(Reading passage):
Hacker News new | ask | show | jobs
by rmcastil 4236 days ago
You need to stop thinking of them as 'coders'. When you think of them that way, you're putting them in a box and limiting them.

Instead consider them to be a team of people. As you said, each of them are at different stages in their career in programming. You need to understand this and sympathize with them and their code. This takes time and effort on your part to help lead the way.

You say that you review the commits now and then and find some of these issues, but do you bring them up? Do you show them how the code can look and read better?

If you do, make this a process and act as the person approving pull requests for the first several weeks. Then formalize this process and delegate this job to the next person who you feel writes high quality code.

Again a SHORT guide or book will not turn around the quality of your codebase and the team working on it. If you're interested in better code, invest in your team. Send them to conferences, give them a budget to spend on books, have book clubs and lunch and learns. Invest in the process of improving the skills of your team.

6 comments

This 100%, but also OP says due to the nature of the timeline of the project he cannot review all of the commits, this leads me to ask: what are your developers' timelines for delivering work like? Equally important, what do they feel like their timelines are like?

It's really easy to write problematic code if you're being pushed to crank out work fast, all the time. The more stress and tighter the deadlines the more easily correctable problems you are going to see. Other than that you have to assess whether your team believes the errors you see are actual errors.

You're very right about the coders bit - I guess it was more an issue of framing it. I've corrected it now.

I do bring the issues up - but usually end up being really frustrated because I assume that these things should be obvious. A lot of the comments in this thread are forcing me to reflect though, and realize that I didnt "know" those things out of the box either - but learned them by seeing others' good code and learning from that or because someone was patient enough to walk my through my mistakes (of which I certainly still make many).

While a pull-request based system would be ideal - it's the timeline and the scope of work that has us a little bit stuck with setting up such a new process.

My key takeaways from this thread would be though that I should certainly do more of the code-reviewing & maybe even get some of the team more involved in code-reviews.

Really appreciate the tremendous feedback here and it makes me realize again why I end up spending so much time on HN - there's just so much to be learned here from some truly helpful folks!

> I assume that these things should be obvious.

I'm glad that you've gotten so many takeaways but be very mindful of this. As you've said you didn't see a lot of these things when you just started out. It's through experience that things became obvious.

(Given information):
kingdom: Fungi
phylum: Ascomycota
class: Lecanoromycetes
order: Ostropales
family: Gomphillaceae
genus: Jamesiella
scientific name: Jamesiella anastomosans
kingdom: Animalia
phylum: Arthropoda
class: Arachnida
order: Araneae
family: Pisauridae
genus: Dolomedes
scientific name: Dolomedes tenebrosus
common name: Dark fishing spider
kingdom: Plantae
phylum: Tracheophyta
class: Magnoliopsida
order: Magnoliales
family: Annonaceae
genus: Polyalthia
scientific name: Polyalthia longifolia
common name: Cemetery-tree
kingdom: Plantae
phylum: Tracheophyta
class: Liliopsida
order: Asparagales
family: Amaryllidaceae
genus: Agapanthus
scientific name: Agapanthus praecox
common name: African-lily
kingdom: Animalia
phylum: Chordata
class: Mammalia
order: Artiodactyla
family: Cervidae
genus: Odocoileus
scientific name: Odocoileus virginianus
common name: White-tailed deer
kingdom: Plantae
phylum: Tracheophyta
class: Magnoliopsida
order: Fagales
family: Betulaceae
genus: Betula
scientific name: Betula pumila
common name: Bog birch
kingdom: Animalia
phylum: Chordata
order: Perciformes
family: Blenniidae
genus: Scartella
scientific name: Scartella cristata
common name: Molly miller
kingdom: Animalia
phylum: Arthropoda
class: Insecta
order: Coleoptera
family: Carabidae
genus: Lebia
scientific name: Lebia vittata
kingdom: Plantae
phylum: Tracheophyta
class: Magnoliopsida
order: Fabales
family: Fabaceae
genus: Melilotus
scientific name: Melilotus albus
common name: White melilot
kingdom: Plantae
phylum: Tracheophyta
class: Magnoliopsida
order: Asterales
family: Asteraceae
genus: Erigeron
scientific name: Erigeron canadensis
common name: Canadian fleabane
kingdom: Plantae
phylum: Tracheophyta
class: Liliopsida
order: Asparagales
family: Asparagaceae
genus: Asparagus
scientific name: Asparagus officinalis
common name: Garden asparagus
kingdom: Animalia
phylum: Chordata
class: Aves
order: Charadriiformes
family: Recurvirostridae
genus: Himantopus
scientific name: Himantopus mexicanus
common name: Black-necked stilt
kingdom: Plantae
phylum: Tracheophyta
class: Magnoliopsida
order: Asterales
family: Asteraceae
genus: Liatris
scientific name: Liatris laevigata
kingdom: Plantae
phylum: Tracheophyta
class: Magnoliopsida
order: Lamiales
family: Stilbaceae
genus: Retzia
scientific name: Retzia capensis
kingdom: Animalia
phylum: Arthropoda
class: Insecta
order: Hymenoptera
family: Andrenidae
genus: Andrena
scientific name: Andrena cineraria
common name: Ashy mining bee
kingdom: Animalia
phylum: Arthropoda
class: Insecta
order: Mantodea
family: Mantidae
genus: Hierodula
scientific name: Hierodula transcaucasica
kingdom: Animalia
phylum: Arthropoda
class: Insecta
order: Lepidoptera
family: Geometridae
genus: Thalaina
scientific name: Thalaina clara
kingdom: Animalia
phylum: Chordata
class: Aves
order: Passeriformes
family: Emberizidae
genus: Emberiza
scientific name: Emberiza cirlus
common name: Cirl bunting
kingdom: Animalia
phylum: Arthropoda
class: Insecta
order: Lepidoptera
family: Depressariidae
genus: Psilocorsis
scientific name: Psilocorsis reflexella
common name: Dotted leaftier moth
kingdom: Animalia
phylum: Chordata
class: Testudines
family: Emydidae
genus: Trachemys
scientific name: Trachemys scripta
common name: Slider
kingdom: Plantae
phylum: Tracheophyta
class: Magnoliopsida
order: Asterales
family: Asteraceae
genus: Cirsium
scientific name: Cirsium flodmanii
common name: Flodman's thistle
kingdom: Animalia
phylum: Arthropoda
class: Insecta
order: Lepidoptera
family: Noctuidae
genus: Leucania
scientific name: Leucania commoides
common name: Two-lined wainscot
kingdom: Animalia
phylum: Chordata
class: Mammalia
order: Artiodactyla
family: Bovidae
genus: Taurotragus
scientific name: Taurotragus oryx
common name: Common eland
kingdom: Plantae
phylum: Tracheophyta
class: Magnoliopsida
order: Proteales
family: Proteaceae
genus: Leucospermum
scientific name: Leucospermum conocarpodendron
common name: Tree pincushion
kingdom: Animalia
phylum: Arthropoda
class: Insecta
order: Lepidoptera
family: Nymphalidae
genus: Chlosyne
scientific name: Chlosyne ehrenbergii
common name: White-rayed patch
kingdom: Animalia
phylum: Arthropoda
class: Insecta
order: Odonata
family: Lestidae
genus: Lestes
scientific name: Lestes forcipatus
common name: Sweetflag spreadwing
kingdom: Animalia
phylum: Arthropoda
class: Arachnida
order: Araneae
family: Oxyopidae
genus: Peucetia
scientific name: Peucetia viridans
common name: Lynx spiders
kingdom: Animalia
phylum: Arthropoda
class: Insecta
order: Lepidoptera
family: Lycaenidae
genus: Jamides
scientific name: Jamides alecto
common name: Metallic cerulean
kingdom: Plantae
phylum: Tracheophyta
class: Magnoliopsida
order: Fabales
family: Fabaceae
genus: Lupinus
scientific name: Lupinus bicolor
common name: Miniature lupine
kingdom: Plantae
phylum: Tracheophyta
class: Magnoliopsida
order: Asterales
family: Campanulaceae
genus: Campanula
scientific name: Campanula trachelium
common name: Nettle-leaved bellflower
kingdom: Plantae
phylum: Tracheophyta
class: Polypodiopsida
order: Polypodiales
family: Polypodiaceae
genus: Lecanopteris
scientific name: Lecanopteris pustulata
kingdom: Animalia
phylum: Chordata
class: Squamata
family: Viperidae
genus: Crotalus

(Task goal):
From the Hacker News discussion above, retype the passage starting at "You say that" and ending at "high quality code.".

(Your response):
You say that you review the commits now and then and find some of these issues, but do you bring them up? Do you show them how the code can look and read better?

If you do, make this a process and act as the person approving pull requests for the first several weeks. Then formalize this process and delegate this job to the next person who you feel writes high quality code.